The purpose of this study is to investigate whether the combination of cyclophosphamide and abatacept versus the treatment used in standard of care will reduce the incidence of moderate and severe chronic graft-versus-host disease (GVHD) following hematopoietic stem cell transplantation. GVHD occurs when the cells from your donor (the graft) see your body's cells (the host) as different and attack them.
A Randomized Phase II Trial Comparing a Calcineurin Inhibitor-free Graft-versus-host Disease Prophylaxis Regimen With Post-transplantation Cyclophosphamide and Abatacept to Standard of Care
The experimental GVHD prophylaxis arm consists of cyclophosphamide and abatacept. Cyclophosphamide induces apoptosis of activated T cells and abatacept (CTLA4Ig) blocks activation of T cells by inhibiting the co-stimulatory signal.
Compared to the standard-of-care control arm, the experimental arm is much more convenient and expected to be associated with fewer toxicities.
In addition there is a great theoretical potential for immunological synergy between cyclophosphamide and abatacept for inducing post-transplant immunologic tolerance that clinically might translate into less GVHD without increase in relapse Patients will be randomized 1:1 to the experimental vs the standard of care arm. Randomization will be done prior to the use of any conditional therapy.
The two arms will be stratified by disease (acute leukemia vs others) and donor type (MRD vs MUD/MUD vs Haplo) in an effort to keep them balanced.
The conditioning regimen for both arms will be mainly Busulfan/Fludarabine (A Total Body Irradiation based conditioning regimen will be allowed for diseases such as ALL)

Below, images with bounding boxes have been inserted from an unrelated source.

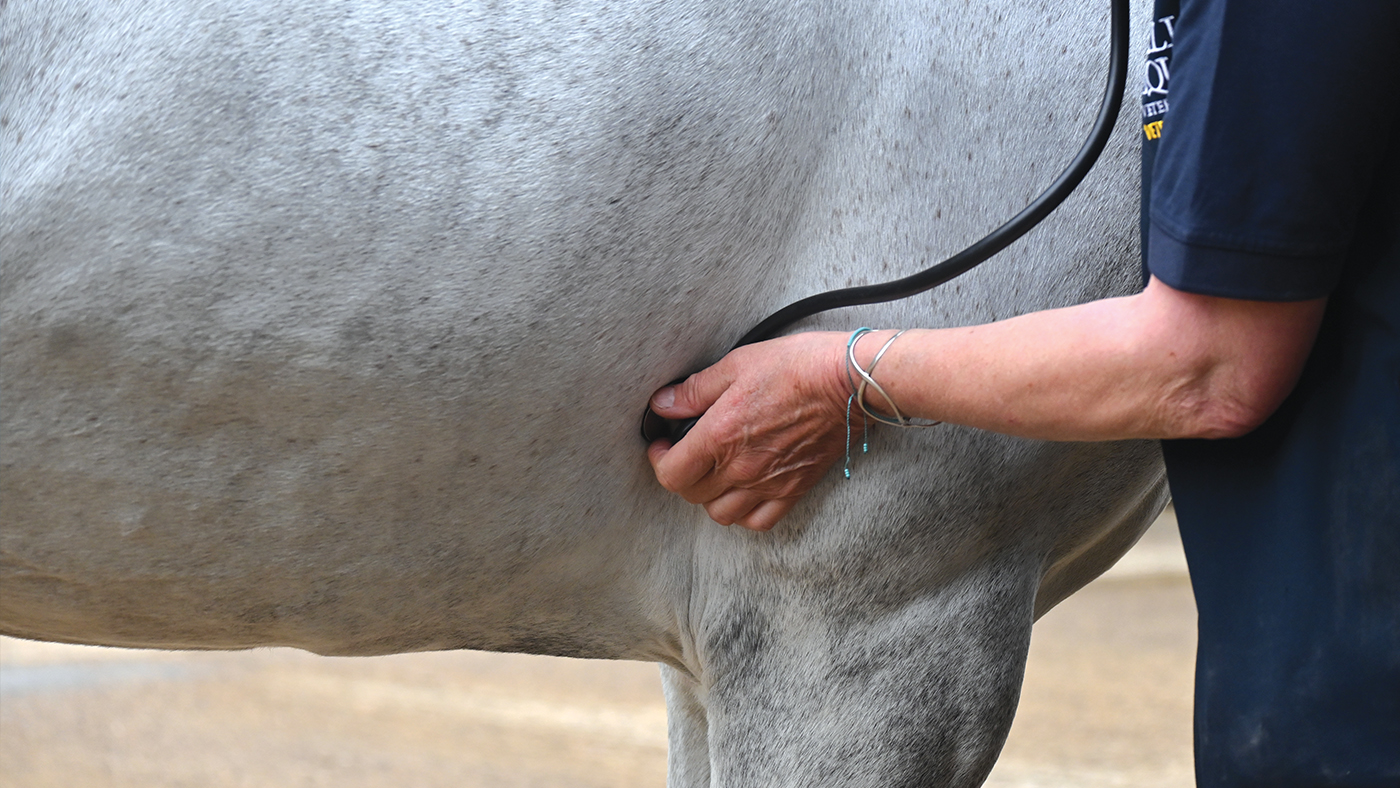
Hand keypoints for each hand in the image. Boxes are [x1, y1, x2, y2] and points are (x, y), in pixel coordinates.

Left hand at [646, 331, 853, 530]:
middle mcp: (741, 467)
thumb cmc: (797, 366)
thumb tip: (662, 404)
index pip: (671, 473)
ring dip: (709, 497)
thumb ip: (695, 390)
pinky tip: (743, 492)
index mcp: (720, 436)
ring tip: (714, 473)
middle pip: (692, 495)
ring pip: (721, 514)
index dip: (658, 460)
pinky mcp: (793, 489)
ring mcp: (768, 483)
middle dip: (681, 475)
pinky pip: (759, 521)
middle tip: (686, 454)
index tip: (662, 445)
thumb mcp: (737, 364)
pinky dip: (744, 514)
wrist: (849, 383)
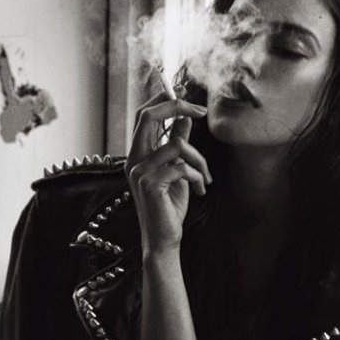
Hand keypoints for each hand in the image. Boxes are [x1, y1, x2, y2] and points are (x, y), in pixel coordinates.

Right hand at [126, 91, 211, 255]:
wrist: (164, 239)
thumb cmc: (169, 207)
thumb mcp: (177, 171)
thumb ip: (177, 144)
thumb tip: (185, 118)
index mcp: (138, 154)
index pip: (143, 115)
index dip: (164, 100)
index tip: (189, 99)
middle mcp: (133, 159)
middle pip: (148, 116)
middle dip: (177, 106)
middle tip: (201, 111)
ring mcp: (139, 171)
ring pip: (176, 144)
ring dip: (199, 160)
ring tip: (205, 178)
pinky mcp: (150, 184)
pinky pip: (182, 167)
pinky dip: (198, 177)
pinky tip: (201, 190)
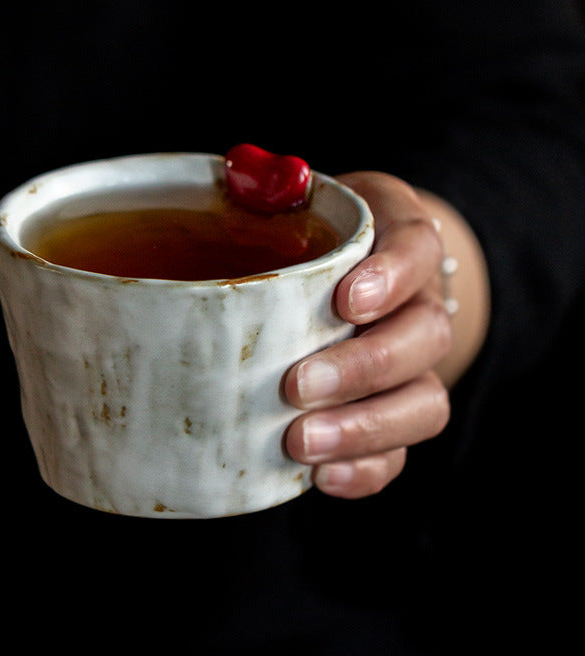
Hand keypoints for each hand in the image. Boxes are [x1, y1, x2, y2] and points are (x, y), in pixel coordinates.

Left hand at [284, 172, 452, 498]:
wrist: (355, 275)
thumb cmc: (312, 235)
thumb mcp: (295, 200)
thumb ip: (265, 190)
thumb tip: (230, 177)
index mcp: (397, 238)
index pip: (416, 247)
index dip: (391, 276)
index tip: (347, 299)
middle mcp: (418, 304)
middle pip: (424, 336)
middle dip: (362, 367)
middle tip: (296, 384)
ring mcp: (413, 366)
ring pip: (422, 403)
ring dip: (364, 428)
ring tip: (299, 442)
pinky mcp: (394, 412)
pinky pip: (401, 451)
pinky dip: (366, 468)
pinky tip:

The GVHD prophylaxis regimen on the experimental arm will consist of high dose Cyclophosphamide on Days +3 and +4 followed by abatacept for 6 months.
The GVHD prophylaxis regimen on the standard of care arm will consist of methotrexate on Days +1,+3, +6 and +11 and tacrolimus for patients with a 10/10 matched related or unrelated donor and of high dose cyclophosphamide on Days +3 and +4 followed by tacrolimus and mycophenolate for patients with a haploidentical donor.